**Consigne 1:**
Selon le passage sur l'eau de fleurs d'oranger, pourquoi cette eau réveille-t-elle des souvenirs heureux chez Tharwa ? Répondez en une à trois phrases.
**Consigne 2:**
Poursuivez le passage sur l'eau de fleurs d'oranger à partir de sa dernière phrase.

**Passage présenté:**
┌────────
Elle se mélange bien avec le safran et peut être utilisée pour mouiller les grains de couscous et rehausser le goût des ragoûts locaux. Le magazine culinaire tunisien en ligne primé Mangeons bien présente divers emplois culinaires, de la salade de fraises au mesfouf, un plat riche à base de couscous mélangé à de l’huile d’olive et du beurre.
Tharwa, une étudiante tunisienne installée à Rabat (Maroc), explique que l’eau de fleurs d’oranger éveille en elle des souvenirs heureux.
« Mon grand-père passait les soirées d’été dans son jardin, avec une délicieuse brise qui venait de la mer » , raconte-t-elle. « Il buvait son café turc avec deux gouttes de zahr [eau de fleurs d’oranger]. Aujourd’hui, j’ai encore l’odeur de son café en tête et je me souviens qu’il nous racontait des histoires de sa jeunesse. »
└────────
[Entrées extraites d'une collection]
┌────────
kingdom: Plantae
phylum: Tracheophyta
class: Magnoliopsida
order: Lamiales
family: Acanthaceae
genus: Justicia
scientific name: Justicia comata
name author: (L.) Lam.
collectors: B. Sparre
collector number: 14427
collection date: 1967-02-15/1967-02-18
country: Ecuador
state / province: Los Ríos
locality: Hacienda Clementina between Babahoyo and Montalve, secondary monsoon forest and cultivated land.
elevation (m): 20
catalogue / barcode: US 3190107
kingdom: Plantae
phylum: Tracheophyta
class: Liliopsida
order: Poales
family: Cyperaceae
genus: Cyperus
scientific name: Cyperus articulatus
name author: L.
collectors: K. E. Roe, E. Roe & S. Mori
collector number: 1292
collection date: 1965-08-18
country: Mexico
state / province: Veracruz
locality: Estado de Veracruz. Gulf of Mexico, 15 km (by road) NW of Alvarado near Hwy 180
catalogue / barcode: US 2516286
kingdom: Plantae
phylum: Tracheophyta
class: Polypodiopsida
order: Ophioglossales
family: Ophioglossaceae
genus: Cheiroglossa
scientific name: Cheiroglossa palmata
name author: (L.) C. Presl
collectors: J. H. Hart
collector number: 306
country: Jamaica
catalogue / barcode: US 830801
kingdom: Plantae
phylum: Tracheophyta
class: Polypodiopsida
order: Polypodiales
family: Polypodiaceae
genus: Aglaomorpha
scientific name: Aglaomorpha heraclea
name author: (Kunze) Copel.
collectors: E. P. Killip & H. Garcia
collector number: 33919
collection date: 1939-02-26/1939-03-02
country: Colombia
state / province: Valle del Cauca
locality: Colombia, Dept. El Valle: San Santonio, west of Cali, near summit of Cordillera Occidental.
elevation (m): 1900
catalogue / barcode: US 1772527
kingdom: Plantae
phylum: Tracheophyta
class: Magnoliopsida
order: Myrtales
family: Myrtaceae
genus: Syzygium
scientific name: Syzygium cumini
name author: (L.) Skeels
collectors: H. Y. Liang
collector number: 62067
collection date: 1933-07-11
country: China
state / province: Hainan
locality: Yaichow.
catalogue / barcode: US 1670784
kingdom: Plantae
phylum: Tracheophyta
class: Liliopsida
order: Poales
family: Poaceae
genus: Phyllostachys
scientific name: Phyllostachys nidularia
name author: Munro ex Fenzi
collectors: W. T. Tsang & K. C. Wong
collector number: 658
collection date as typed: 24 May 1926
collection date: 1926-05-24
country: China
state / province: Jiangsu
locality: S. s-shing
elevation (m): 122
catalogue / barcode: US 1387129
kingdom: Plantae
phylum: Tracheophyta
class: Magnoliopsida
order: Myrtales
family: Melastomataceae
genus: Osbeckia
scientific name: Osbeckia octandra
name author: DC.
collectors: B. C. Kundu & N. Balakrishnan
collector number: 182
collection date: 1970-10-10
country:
└────────
**Réponse 1:**
Elle lui rappelle son grand-père, qui passait les soirées d'été dans son jardin et buvait son café turc avec deux gouttes de zahr. Elle a encore en tête l'odeur de ce café et se souvient qu'il racontait des histoires de sa jeunesse.

**Réponse 2:**
Pour Tharwa, qui a parfois le mal du pays, c’est le parfum de sa patrie, celui de la Tunisie.
Le zahr est également ajouté au café pour faire du « café blanc », une variante des traditions levantines. Outre l’eau de fleur d’oranger, d’autres eaux florales courantes emploient diverses variétés de roses, mais aussi des plantes telles que le jasmin, la menthe, le romarin, le thym et le géranium.
L’églantier, appelé nesri en dialecte tunisien et riche en antioxydants, a été introduit sur les pentes vertes de Zaghouan, dans le Nord de la Tunisie, par les Andalous musulmans après la Reconquista. Une foire annuelle célèbre encore aujourd’hui sa fleur, considérée comme bonne pour le cœur.
Le thym est souvent utilisé pour combattre les maladies respiratoires. L’eau de géranium, ou aterchia en dialecte tunisien, est bonne pour la peau et peut être bue dans du café. Le prix au litre de l’eau de géranium commence autour de 10 dinars, soit un peu plus de 3 euros.
Soins coûteux et urgence climatique
Les habitants de Tunis et de ses environs connaissent bien les marchands du souk El Blat, notamment ses herboristes traditionnels.
Mourad Ben Cheikh Ahmed, le photographe urbexeur et « explorateur de médinas » tunisien à l’origine du projet populaire « Lost in Tunis », visite souvent le souk El Blat.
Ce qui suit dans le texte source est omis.